### Problem details
Which lines of the data below hold "Python"? Copy each of them.
** Data records follows **
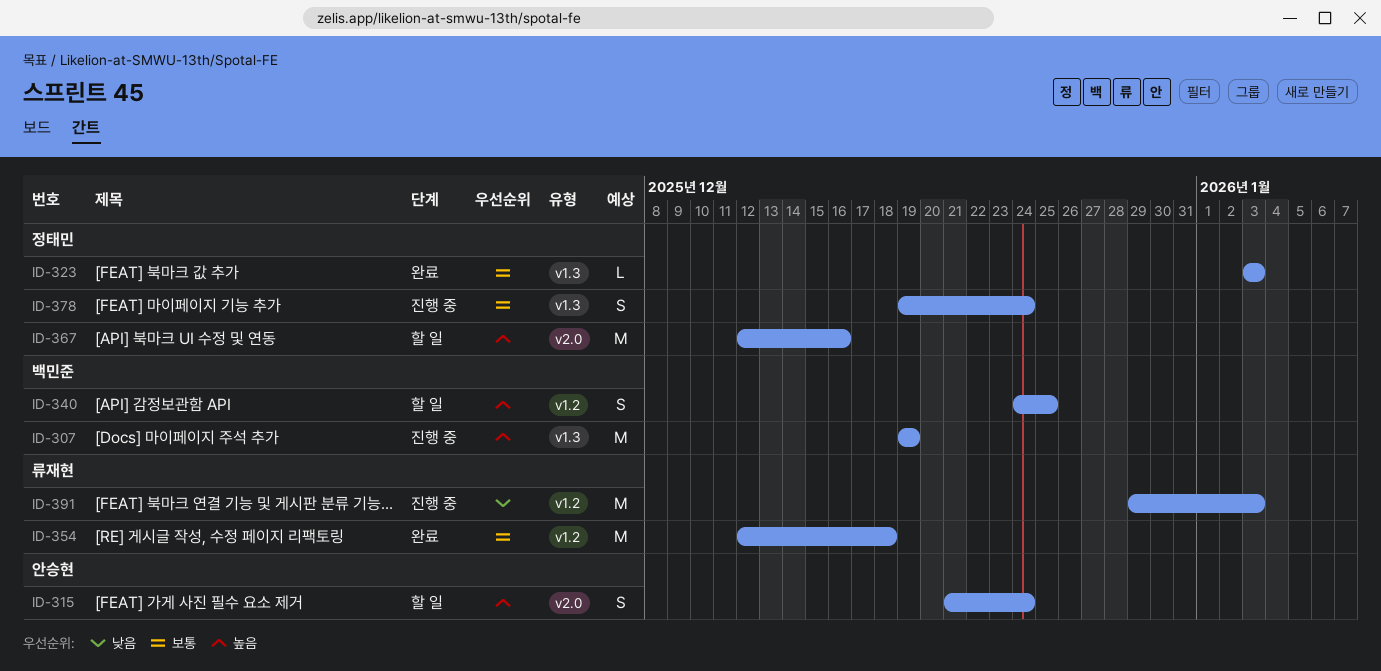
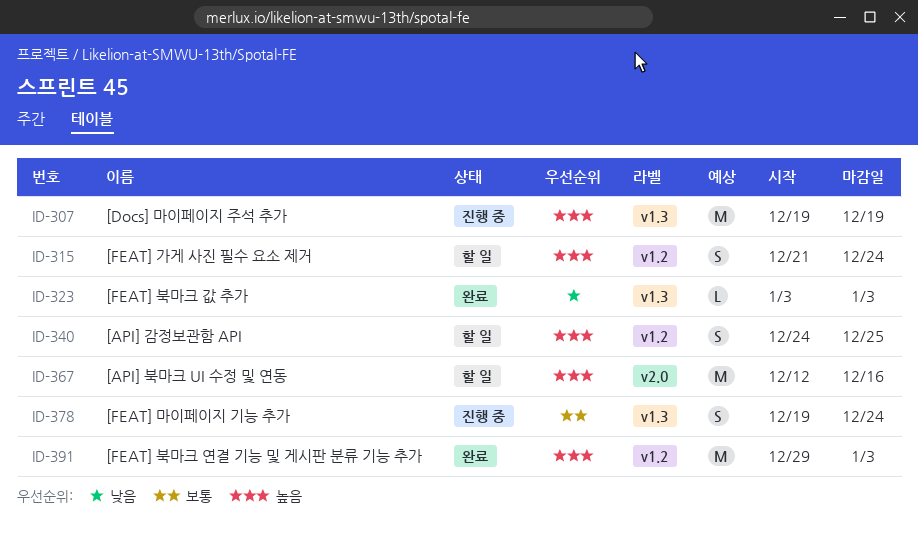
ID-315, label: v2.0 -> v1.2
ID-323, priority: 보통 -> 낮음
ID-354: present -> none
ID-391, status: 진행 중 -> 완료
ID-391, priority: 낮음 -> 높음

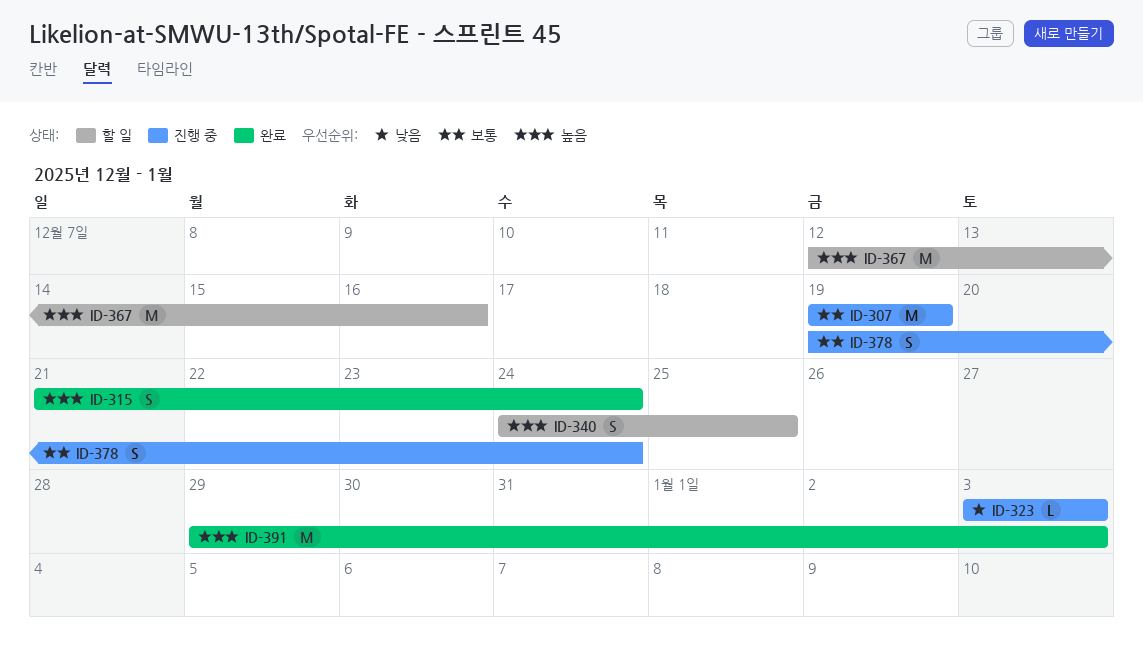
ID-307, priority: 높음 -> 보통
ID-315, status: 할 일 -> 완료
ID-323, status: 완료 -> 진행 중

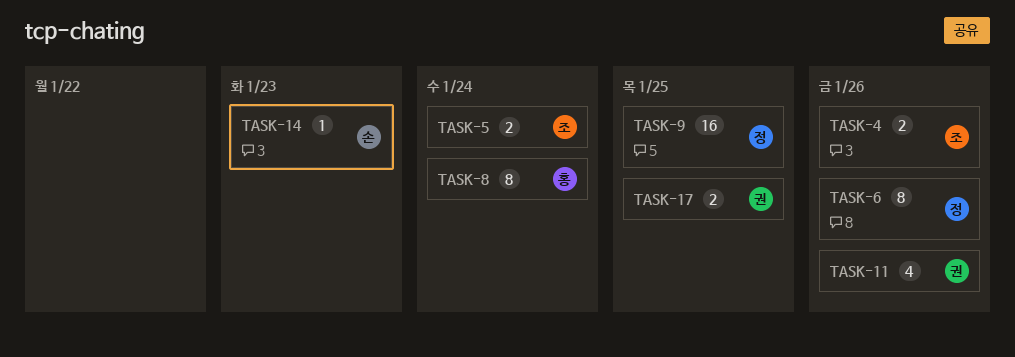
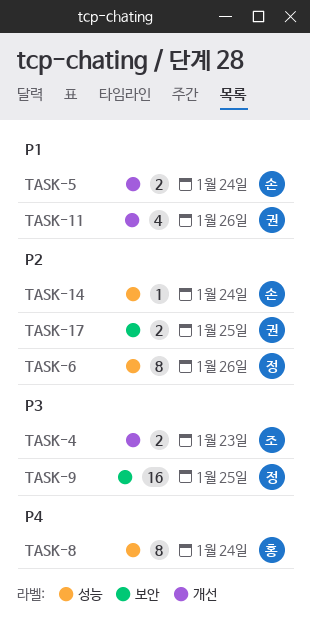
TASK-4, due: Jan 26 -> Jan 23
TASK-5, owner: 조 -> 손
TASK-14, due: Jan 23 -> Jan 24

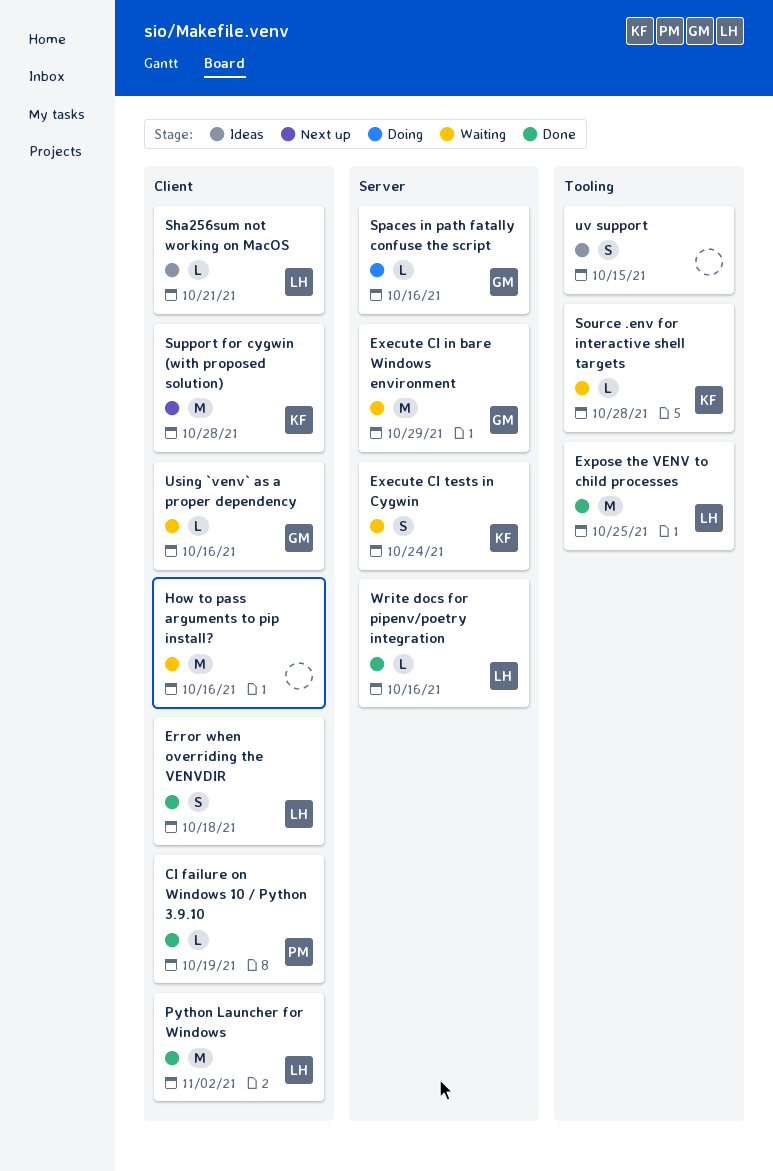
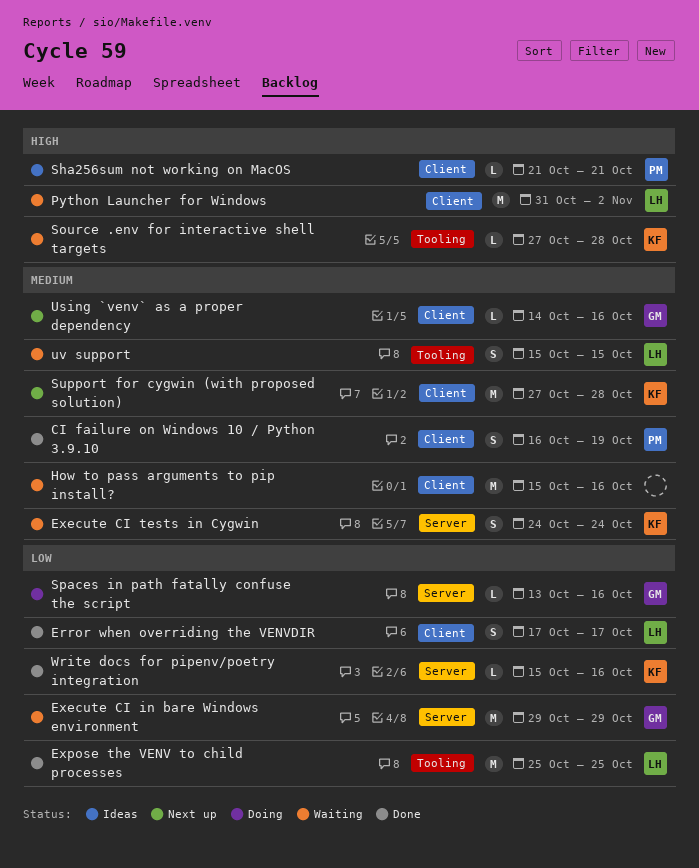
CI failure on Windows 10 / Python 3.9.10, estimate: L -> S
Error when overriding the VENVDIR, due: Oct 18 -> Oct 17
Python Launcher for Windows, status: Done -> Waiting
Sha256sum not working on MacOS, owner: LH -> PM
Using `venv` as a proper dependency, status: Waiting -> Next up
uv support, status: Ideas -> Waiting
uv support, owner: none -> LH
Write docs for pipenv/poetry integration, owner: LH -> KF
** End of Data records **
### Output for this task
CI failure on Windows 10 / Python 3.9.10, estimate: L -> S
Python Launcher for Windows, status: Done -> Waiting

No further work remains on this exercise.